Through the HQLQv2 scores analysis and the statistical results, it was shown that, overall, the participants’ general state of health improved at the end of the drug therapy (carried out with three antiviral drugs combinations: Sofosbuvir – Velpatasvir; Glecaprevir – Pibrentasvir and Elbasvir – Grazoprevir) and suggested that the participants’ quality of life examined is projected towards improving the overall functioning at the social, work, physical, psychological and other areas examined by the HQLQv2 questionnaire.

These statistical results, together with the proximity of the scores obtained with respect to the average US population, confirm that our sample, although not large, is representative.

Finally, although the literature demonstrates a different perception of physical pain related to gender, this does not emerge in this study. Our patients, in fact, did not show a particular difference, linked to gender, in providing their perception, for each of the variables taken into consideration by the questionnaire.

Two important limitations of this study are the not large sample size and the large number of variables in relation to the number of participants and the many different treatment schedules.

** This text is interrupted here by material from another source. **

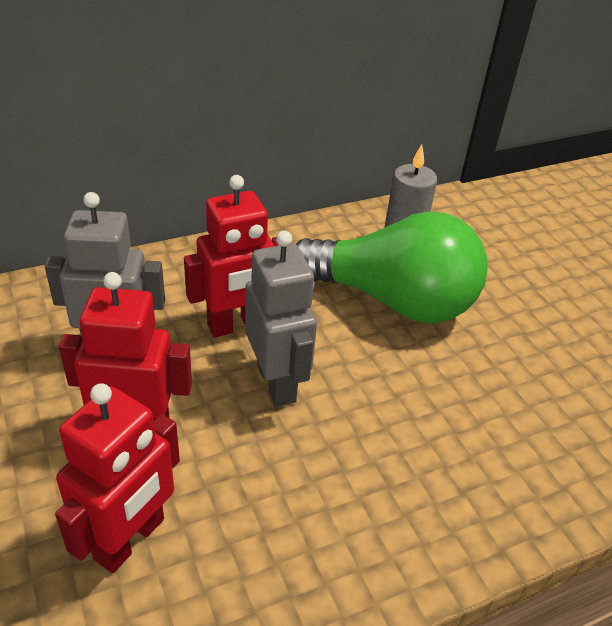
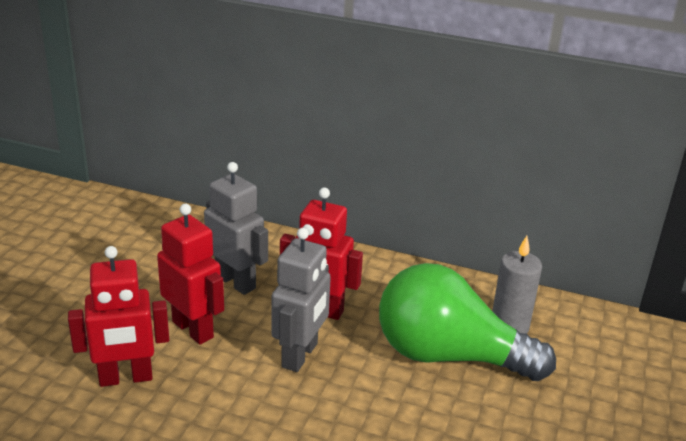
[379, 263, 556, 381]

In conclusion, results support the observation that patients exposed to DAAs generally maintain the pre-treatment baseline score three months after completing antiviral therapy, or even exceed it. This once again expresses the safe profile of this intensive treatment, regardless of the antiviral used and/or the duration of the treatment. Before and after DAAs treatment in patients with chronic HCV infection, health-related quality of life and the associated psychological well-being did not appear to be affected by the presence of cirrhosis, age, and gender. Furthermore, awareness of the state of response to therapy seems to be an important psychological factor as supported by the HQLQv2 scores obtained at the end of DAAs treatment therapy.